His spokeswoman, Melissa Swearingen, said that although Archbishop Kurtz is not recommending a specific military policy, “the church has been pretty consistent that the use of force to obtain justice can be morally justified.”
U.S. airstrikes and Kurdish resistance helped liberate thousands of Yazidis, members of an Iraqi religious minority deemed heretics by ISIS, from a mountain siege. Christians have been systematically routed from Mosul and other ancient Christian sites.
Pittsburgh Bishop David Zubik echoed the concern. “That would be the last option,” he said. “It’s a matter of doing everything you can to make sure there is not an annihilation of people.”
He has sent notices to all parishes in the Diocese of Pittsburgh to heed the call of Pope Francis to pray during Mass for those suffering in Iraq.
The nearly, but not entirely, pacifistic comments of recent popes contrast with the historic role of popes who for centuries commanded the armies of the Papal States.

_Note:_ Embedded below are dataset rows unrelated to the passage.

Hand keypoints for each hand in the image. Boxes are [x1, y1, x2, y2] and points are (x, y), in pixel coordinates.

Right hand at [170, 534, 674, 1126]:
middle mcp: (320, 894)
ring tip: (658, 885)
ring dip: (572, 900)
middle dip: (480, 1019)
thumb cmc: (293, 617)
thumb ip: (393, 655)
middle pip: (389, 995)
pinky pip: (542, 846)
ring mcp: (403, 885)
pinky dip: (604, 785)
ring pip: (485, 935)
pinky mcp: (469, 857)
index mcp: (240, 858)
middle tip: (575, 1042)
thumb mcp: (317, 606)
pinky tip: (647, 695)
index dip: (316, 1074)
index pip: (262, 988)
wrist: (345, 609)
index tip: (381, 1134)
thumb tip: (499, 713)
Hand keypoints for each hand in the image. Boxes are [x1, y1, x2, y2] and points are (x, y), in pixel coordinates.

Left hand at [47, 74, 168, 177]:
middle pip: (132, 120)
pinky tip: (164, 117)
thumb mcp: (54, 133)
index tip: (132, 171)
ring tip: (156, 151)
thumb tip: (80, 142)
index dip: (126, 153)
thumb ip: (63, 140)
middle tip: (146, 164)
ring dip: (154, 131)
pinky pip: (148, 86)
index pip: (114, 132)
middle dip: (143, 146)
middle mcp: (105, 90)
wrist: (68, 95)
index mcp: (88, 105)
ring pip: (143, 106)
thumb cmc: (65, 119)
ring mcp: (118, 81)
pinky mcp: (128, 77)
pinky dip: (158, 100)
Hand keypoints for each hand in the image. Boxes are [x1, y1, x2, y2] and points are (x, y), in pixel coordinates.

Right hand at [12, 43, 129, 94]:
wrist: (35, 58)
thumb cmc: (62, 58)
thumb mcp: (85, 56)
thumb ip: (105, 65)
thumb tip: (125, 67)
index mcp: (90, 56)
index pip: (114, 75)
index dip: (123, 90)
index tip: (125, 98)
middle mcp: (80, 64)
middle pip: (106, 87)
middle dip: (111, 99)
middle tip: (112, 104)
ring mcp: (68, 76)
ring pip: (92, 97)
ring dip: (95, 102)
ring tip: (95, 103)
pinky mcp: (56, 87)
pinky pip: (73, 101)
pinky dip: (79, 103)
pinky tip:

Eleventh century Pope Urban II’s appeal to a crowd to launch the crusades to rout Muslims from the Holy Land was met with cries of “God wills it!”
Such history, say Vatican watchers, means Pope Francis needs to choose his words carefully.
“We don’t want to make the mistake of the past,” said the Rev. Rodolph Wakim, pastor of Our Lady of Victory Maronite Catholic Church in Carnegie, Pa. Both he and the congregation have roots in Lebanon.
The pope is “not calling on Christians to take arms and go fighting. That’s the fear that might be misinterpreted,” Father Wakim said. “He’s calling on those who have the military strength to do something to stop the violence.”
Father Wakim has been following the Arabic-language news of the warfare in Iraq, as well as in Gaza.
“It’s horrible. Somebody needs to speak up and tell them to stop this violence,” he said. “I’m glad the pope took a stand and sounded the alarm.”
The Rev. Thomas Reese, senior analyst for the National Catholic Reporter, said it’s relatively easy to justify isolated U.S. attacks on convoys of ISIS fighters. “Now, if they started using air power to bomb Mosul and take it back, you’d see a little more nervousness on the part of the Vatican,” he said, because such urban warfare would inevitably involve heavy civilian casualties.
“The last thing the Vatican would want to see happen is something that turns into a war against the Sunnis,” he added, endorsing efforts to support a unity government in Iraq that would pull mainstream Sunni support from ISIS toward a central government.